Render the records below, from the line with "Print R, t and" to the line with "dist [-0.003841, -0.000466]", as a two-column CSV with the columns text and answer and one row per record. Put each value in a single quoted field, with line breaks replaced by spaces.

==== INFORMATION SUPPLIED

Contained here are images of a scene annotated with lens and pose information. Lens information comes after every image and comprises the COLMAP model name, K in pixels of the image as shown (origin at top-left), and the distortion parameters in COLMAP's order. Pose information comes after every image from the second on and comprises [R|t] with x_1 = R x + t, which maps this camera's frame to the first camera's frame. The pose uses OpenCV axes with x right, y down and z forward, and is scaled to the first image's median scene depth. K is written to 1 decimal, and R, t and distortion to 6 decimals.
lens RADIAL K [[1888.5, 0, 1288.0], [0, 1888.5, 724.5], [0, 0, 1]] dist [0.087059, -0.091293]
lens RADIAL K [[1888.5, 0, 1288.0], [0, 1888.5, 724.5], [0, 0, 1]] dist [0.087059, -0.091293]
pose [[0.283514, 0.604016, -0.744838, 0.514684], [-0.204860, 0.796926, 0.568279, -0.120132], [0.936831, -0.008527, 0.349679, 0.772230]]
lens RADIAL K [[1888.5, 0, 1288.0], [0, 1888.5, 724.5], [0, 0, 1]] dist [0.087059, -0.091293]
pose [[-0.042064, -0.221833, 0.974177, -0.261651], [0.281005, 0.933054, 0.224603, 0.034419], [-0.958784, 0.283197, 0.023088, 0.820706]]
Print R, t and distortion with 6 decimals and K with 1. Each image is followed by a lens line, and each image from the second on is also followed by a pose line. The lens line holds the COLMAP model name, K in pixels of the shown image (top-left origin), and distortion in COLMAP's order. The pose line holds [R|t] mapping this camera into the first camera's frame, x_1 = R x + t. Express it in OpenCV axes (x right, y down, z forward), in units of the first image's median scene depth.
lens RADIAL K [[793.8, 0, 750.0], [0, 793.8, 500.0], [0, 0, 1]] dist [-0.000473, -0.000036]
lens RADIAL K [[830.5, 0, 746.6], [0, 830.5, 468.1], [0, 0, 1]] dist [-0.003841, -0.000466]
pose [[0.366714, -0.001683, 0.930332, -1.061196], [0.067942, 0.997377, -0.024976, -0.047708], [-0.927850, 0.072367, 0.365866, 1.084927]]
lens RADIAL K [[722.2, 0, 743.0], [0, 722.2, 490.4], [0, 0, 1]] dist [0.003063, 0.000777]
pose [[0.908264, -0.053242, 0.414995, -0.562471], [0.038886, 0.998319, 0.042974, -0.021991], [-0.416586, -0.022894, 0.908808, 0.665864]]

========

**SOLUTION BELOW:**
text,answer
"Print R, t and distortion with 6 decimals and K with 1. Each image is followed by a lens line, and each image from the second on is also followed by a pose line. The lens line holds the COLMAP model name, K in pixels of the shown image (top-left origin), and distortion in COLMAP's order. The pose line holds [R|t] mapping this camera into the first camera's frame, x_1 = R x + t. Express it in OpenCV axes (x right, y down, z forward), in units of the first image's median scene depth.","lens RADIAL K [[793.8, 0, 750.0], [0, 793.8, 500.0], [0, 0, 1]] dist [-0.000473, -0.000036] lens RADIAL K [[830.5, 0, 746.6], [0, 830.5, 468.1], [0, 0, 1]] dist [-0.003841, -0.000466]"